--- Data for this exercise Enclosed Below ---
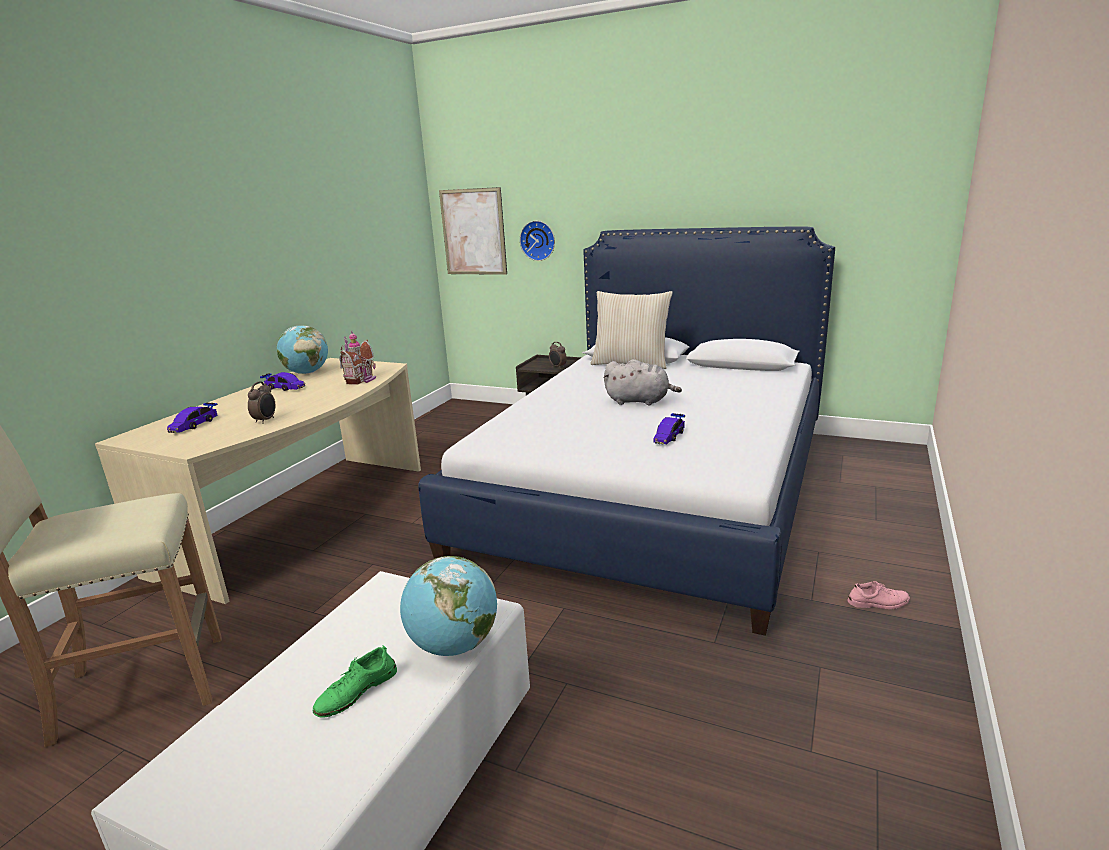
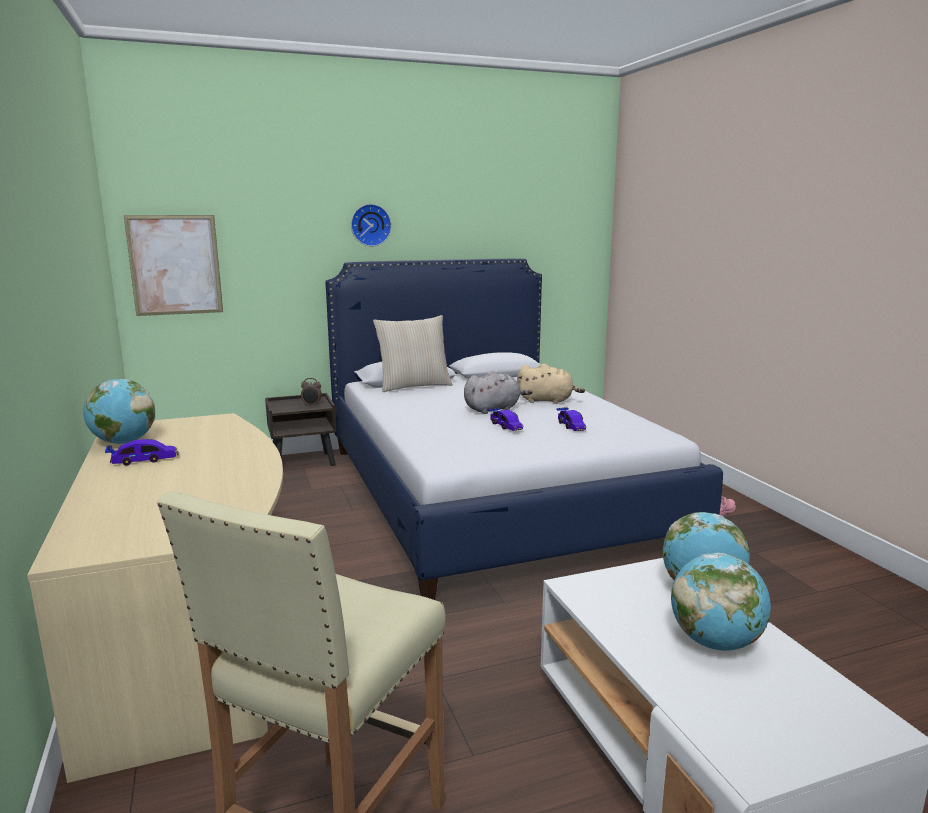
camera: 45 degrees left, 5 degrees down
toy car [167,403,218,433] -> toy car moved to [488,407,523,431]
alarm clock [248,381,275,424] -> none
green shoe [313,645,397,718] -> globe [671,553,771,651]
toy house [339,332,376,385] -> none
wall clock [520,221,555,261] -> wall clock moved to [351,204,391,246]
none -> beige plush toy [517,364,585,404]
--- End of Enclosed Data for this exercise ---
▶ **Task prompt**
Keep every word of the data as it is when you write it out, but drop the pictures.

▶ **Exercise result**
camera: 45 degrees left, 5 degrees down
toy car [167,403,218,433] -> toy car moved to [488,407,523,431]
alarm clock [248,381,275,424] -> none
green shoe [313,645,397,718] -> globe [671,553,771,651]
toy house [339,332,376,385] -> none
wall clock [520,221,555,261] -> wall clock moved to [351,204,391,246]
none -> beige plush toy [517,364,585,404]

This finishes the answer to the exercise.